| EXERCISE |
Reprint the lines below as they are, minus the pictures.

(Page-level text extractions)
════════════════════

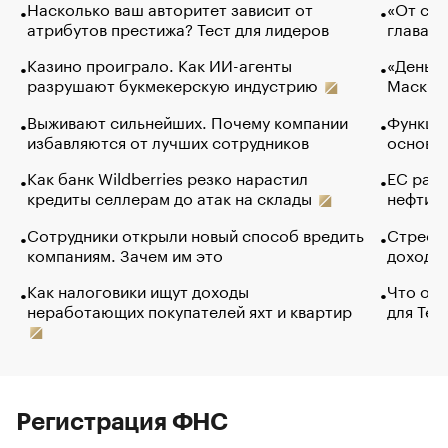
Насколько ваш авторитет зависит от
«От спо
атрибутов престижа? Тест для лидеров
глава к
Казино проиграло. Как ИИ-агенты
«Деньги
разрушают букмекерскую индустрию
Маск в 
Выживают сильнейших. Почему компании
Функции
избавляются от лучших сотрудников
основ э
Как банк Wildberries резко нарастил
ЕС раз
кредиты селлерам до атак на склады
нефти —
Сотрудники открыли новый способ вредить
Стресс 
компаниям. Зачем им это
доходов
Как налоговики ищут доходы
Что обв
неработающих покупателей яхт и квартир
для Tel
Регистрация ФНС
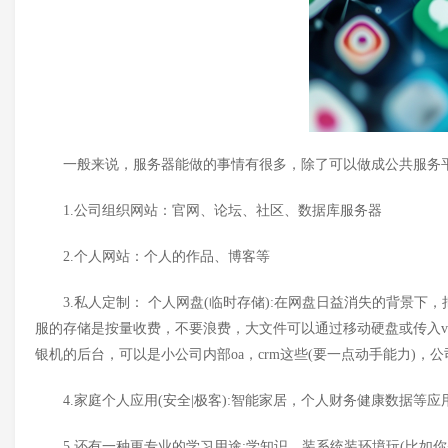
一般来说，服务器能做的事情有很多，除了可以做成公共服务
1.公司组织网站：官网、论坛、社区、数据库服务器
2.个人网站：个人的作品、博客等
3.私人定制： 个人网盘(临时存储):在网盘日益消失的背景下
服的存储是按量收费，不要浪费，大文件可以通过移动硬盘或传入vpn
银机的后台，可以是小公司内部oa，crm这些(要一点动手能力)，公司
4.家庭个人应用(安全|极客):智能家居，个人财务健康数据等应用
5.还有一种更专业的学习用途:学知识，装系统装环境玩(比如你是搞w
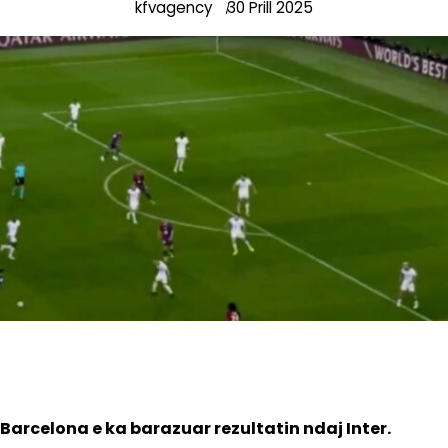
kfvagency
30 Prill 2025
Barcelona e ka barazuar rezultatin ndaj Inter.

════════════════════

| OUTPUT FOR THIS TASK |
Насколько ваш авторитет зависит от
«От спо
атрибутов престижа? Тест для лидеров
глава к
Казино проиграло. Как ИИ-агенты
«Деньги
разрушают букмекерскую индустрию
Маск в 
Выживают сильнейших. Почему компании
Функции
избавляются от лучших сотрудников
основ э
Как банк Wildberries резко нарастил
ЕС раз
кредиты селлерам до атак на склады
нефти —
Сотрудники открыли новый способ вредить
Стресс 
компаниям. Зачем им это
доходов
Как налоговики ищут доходы
Что обв
неработающих покупателей яхт и квартир
для Tel
Регистрация ФНС
一般来说，服务器能做的事情有很多，除了可以做成公共服务
1.公司组织网站：官网、论坛、社区、数据库服务器
2.个人网站：个人的作品、博客等
3.私人定制： 个人网盘(临时存储):在网盘日益消失的背景下
服的存储是按量收费，不要浪费，大文件可以通过移动硬盘或传入vpn
银机的后台，可以是小公司内部oa，crm这些(要一点动手能力)，公司
4.家庭个人应用(安全|极客):智能家居，个人财务健康数据等应用
5.还有一种更专业的学习用途:学知识，装系统装环境玩(比如你是搞w
kfvagency
30 Prill 2025
Barcelona e ka barazuar rezultatin ndaj Inter.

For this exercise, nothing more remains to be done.